## WORK REQUIRED
Look over the material for the string "that". Copy every line where it turns up.

## RECORDED DATA
-----
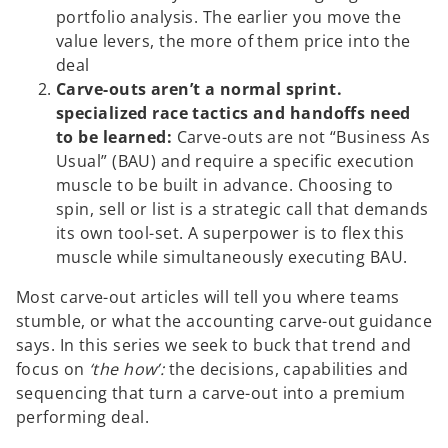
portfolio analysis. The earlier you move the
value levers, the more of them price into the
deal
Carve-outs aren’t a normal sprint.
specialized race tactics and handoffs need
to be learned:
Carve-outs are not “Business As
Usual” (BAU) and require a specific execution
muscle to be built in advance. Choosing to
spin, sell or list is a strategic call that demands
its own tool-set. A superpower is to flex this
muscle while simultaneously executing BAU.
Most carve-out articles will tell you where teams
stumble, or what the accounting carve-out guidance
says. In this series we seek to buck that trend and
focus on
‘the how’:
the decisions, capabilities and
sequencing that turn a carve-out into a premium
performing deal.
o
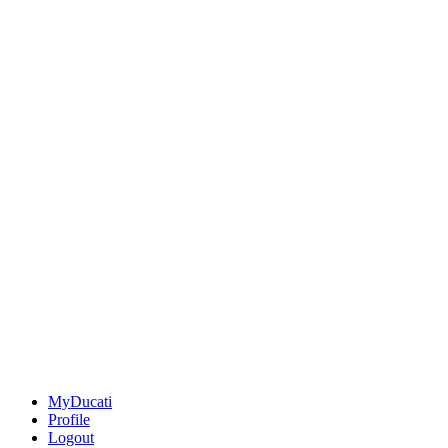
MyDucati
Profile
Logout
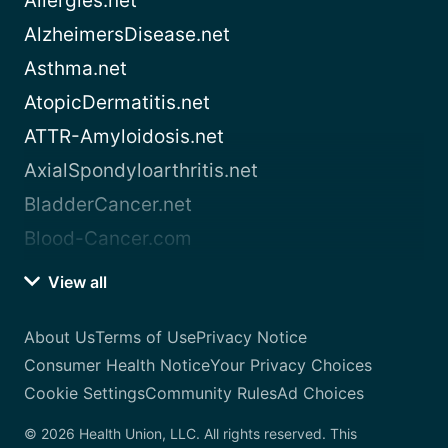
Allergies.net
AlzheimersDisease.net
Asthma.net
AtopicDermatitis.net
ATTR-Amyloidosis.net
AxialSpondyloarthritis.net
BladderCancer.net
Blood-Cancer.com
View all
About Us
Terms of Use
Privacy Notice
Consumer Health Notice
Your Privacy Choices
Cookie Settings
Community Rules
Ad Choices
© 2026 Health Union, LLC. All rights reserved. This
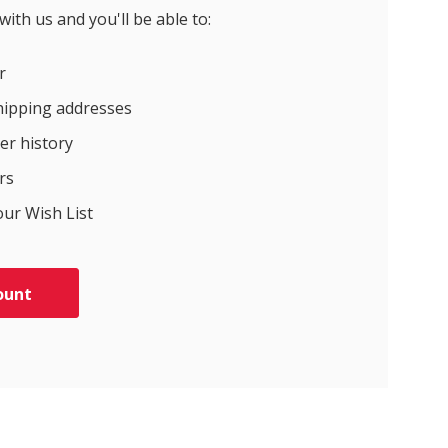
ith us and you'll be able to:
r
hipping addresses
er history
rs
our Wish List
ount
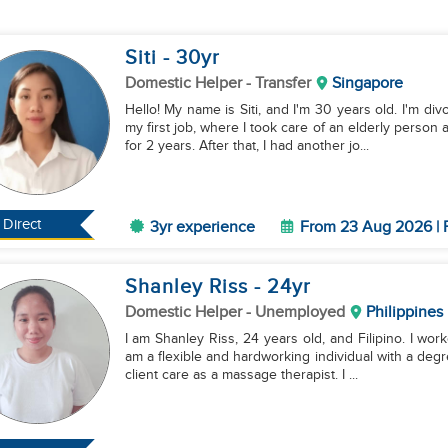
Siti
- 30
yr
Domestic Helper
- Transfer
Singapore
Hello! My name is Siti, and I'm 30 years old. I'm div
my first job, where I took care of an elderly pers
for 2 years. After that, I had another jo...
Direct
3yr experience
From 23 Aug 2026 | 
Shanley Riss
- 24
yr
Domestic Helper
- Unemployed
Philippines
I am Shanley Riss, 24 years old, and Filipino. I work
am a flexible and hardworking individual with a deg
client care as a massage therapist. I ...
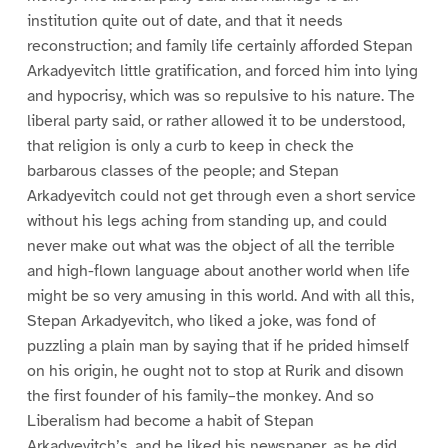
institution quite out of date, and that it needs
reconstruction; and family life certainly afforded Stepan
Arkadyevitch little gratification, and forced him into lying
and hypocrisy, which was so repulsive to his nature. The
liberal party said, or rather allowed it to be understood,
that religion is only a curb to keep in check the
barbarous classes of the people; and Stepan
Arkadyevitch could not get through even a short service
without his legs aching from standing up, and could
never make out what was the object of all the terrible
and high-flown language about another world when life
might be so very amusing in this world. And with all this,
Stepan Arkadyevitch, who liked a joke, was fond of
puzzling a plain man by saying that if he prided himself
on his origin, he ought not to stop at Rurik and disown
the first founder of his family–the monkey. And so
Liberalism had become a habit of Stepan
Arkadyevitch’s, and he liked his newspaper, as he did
-----
## WRITTEN RESPONSE
spin, sell or list is a strategic call that demands
says. In this series we seek to buck that trend and
sequencing that turn a carve-out into a premium
for 2 years. After that, I had another jo...
institution quite out of date, and that it needs
that religion is only a curb to keep in check the
puzzling a plain man by saying that if he prided himself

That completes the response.